If you look at the back of the bottle near the bottom or on the bottom, you should see some letters or numbers and letters.  If you can take a picture of them or tell us what they are, we can probably tell you who made the bottle.  What made you pick up the bottle?  I made that mistake and have been picking them up for 50 years.
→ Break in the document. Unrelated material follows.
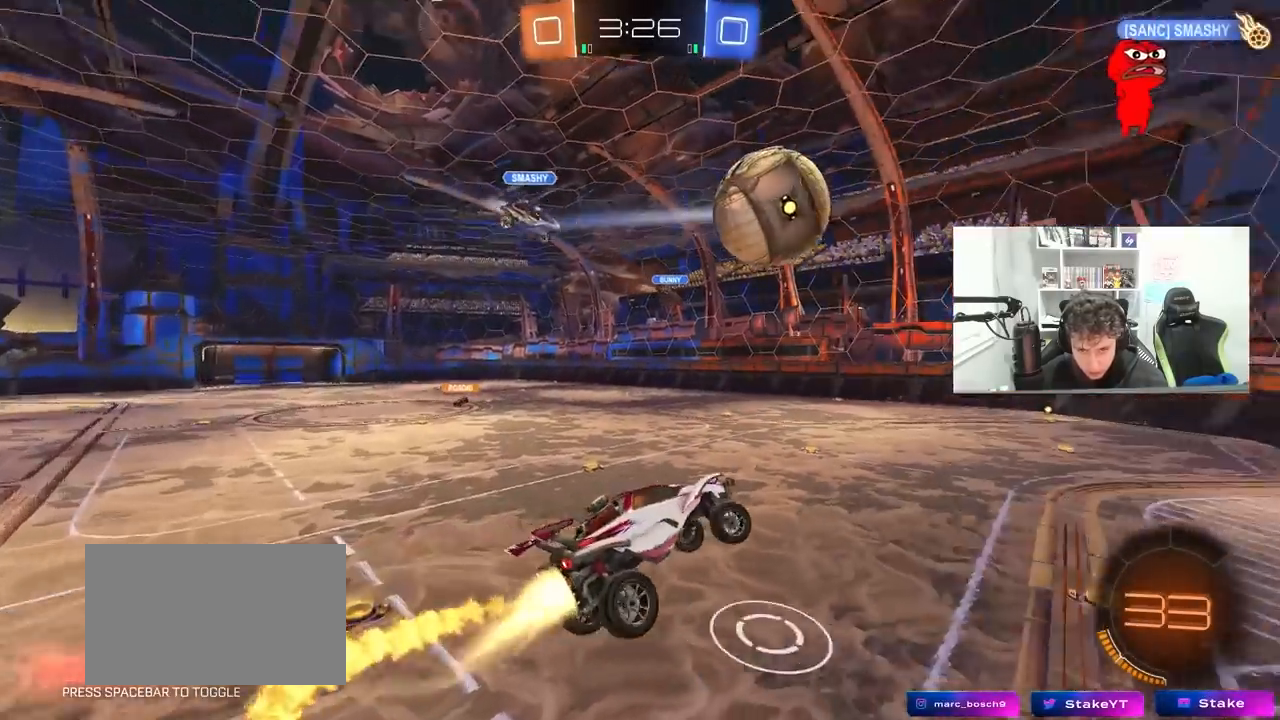
{"keys": [], "mouse": [], "mouse_move": "still", "events": [[150, "mouse_left", "up"], [150, "w", "down"], [183, "d", "down"], [233, "shift", "down"], [283, "d", "up"], [333, "w", "up"], [383, "shift", "up"]]}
Scott


----------



## rosietheriviter (Apr 27, 2014)

I have always loved bottles, have bought and sold for years.  I guess I was fascinated by this one because I couldn't find hardly anything on the internet about it.  I am from Nebraska and never heard of Humboldt Bottling Works.  There is a very light seam that goes to the top.  Bottom is VERY thick and uneven.  It looks like it says 24 S1 or 24 51  maybe the 2 is really a 3?    I have a lot more pics in my imagevent bottle folder if you want to see them:  http://imageevent.com/rosietheriviter3/bottles?n=0There is a flaw or crack in the back of it, odd shaped and I can't feel it from the outside.  You can see it in the other photos.


----------



## jays emporium (Apr 27, 2014)

I don't know a thing about the history of the bottling company but I do know a few things about the bottle since I have had a couple of those before.  I'm pretty sure from the picture your bottle is machine made and dates from around 1920.  It contained a soft drink.  They used the same bottle for all flavors at that time, like grape or orange soda.  The bottles brought about $10 each when I sold them on ebay a year ago.  I got mine in a collection I bought in northeast Kansas.


----------



## rosietheriviter (Apr 27, 2014)

Thanks so much!  I really appreciate it!  What guide book do you recommend?


----------



## ScottBSA (Apr 27, 2014)

Rosie, check out www.glassbottlemarks.com for stuff about bottle manufacturers.  An excellent and well documented site.  The 24 S 1 is most likely a 1924 production date from the American Bottle Company plant at Streator, Illinois. The 1 is probably a mold number. Scott


----------